**Data:**
........

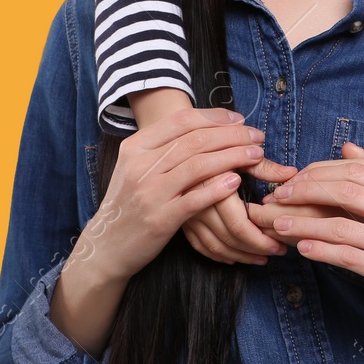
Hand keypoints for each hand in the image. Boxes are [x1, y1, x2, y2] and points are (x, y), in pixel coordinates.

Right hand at [74, 107, 268, 284]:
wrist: (106, 246)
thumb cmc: (129, 204)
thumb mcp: (136, 168)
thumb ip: (163, 147)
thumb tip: (205, 127)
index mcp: (136, 147)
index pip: (182, 120)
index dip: (215, 117)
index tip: (240, 119)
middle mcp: (141, 165)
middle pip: (195, 140)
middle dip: (232, 135)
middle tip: (257, 136)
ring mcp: (149, 192)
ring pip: (198, 165)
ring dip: (233, 157)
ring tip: (256, 155)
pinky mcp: (160, 219)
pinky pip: (194, 199)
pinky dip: (217, 188)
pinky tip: (236, 182)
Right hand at [181, 153, 300, 263]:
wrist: (179, 147)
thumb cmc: (214, 147)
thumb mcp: (239, 153)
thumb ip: (265, 167)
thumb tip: (291, 174)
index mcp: (214, 187)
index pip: (241, 225)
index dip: (262, 239)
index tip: (281, 243)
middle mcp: (198, 203)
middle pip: (229, 238)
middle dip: (256, 249)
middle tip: (277, 251)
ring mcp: (187, 214)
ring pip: (215, 246)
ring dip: (240, 255)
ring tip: (262, 258)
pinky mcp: (181, 220)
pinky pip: (200, 245)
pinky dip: (218, 254)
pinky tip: (234, 257)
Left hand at [243, 143, 363, 249]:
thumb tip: (346, 147)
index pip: (356, 173)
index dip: (320, 174)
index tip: (294, 180)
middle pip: (346, 193)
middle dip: (306, 192)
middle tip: (280, 197)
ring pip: (340, 227)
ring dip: (304, 224)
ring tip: (280, 224)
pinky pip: (346, 257)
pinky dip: (320, 251)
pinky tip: (303, 247)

........

The answer is a faithful copy of the records above, with the pictures removed.

**Your solution:**
Hand keypoints for each hand in the image. Boxes are [x1, y1, x2, y2] and points are (x, y), in pixel coordinates.

Right hand at [74, 107, 268, 284]:
wrist: (106, 246)
thumb cmc: (129, 204)
thumb mcp: (136, 168)
thumb ip: (163, 147)
thumb tip: (205, 127)
index mcp: (136, 147)
index pip: (182, 120)
index dip: (215, 117)
index tip: (240, 119)
middle mcp: (141, 165)
middle pip: (195, 140)
middle dip: (232, 135)
middle tip: (257, 136)
ring mcp: (149, 192)
ring pip: (198, 165)
ring dip: (233, 157)
ring tip: (256, 155)
pinky mcp: (160, 219)
pinky pip: (194, 199)
pinky dip: (217, 188)
pinky tip: (236, 182)
Right hand at [181, 153, 300, 263]:
wrist: (179, 147)
thumb cmc: (214, 147)
thumb mcp: (239, 153)
thumb ip: (265, 167)
thumb tip: (291, 174)
index mcp: (214, 187)
index pip: (241, 225)
index dip: (262, 239)
index tip: (281, 243)
middle mcp: (198, 203)
middle pip: (229, 238)
middle dip: (256, 249)
middle tip: (277, 251)
ring mcp: (187, 214)
ring pip: (215, 246)
ring dip: (240, 255)
ring tip: (262, 258)
pinky mcp: (181, 220)
pinky pip: (200, 245)
pinky dip: (218, 254)
pinky tip: (234, 257)
Left hand at [243, 143, 363, 249]:
thumb tip: (346, 147)
index pip: (356, 173)
index dip: (320, 174)
index tip: (294, 180)
middle pip: (346, 193)
middle dip: (306, 192)
middle tip: (280, 197)
ring pip: (340, 227)
ring dip: (304, 224)
ring tip: (280, 224)
pinky pip: (346, 257)
pinky dip: (320, 251)
pinky tip: (303, 247)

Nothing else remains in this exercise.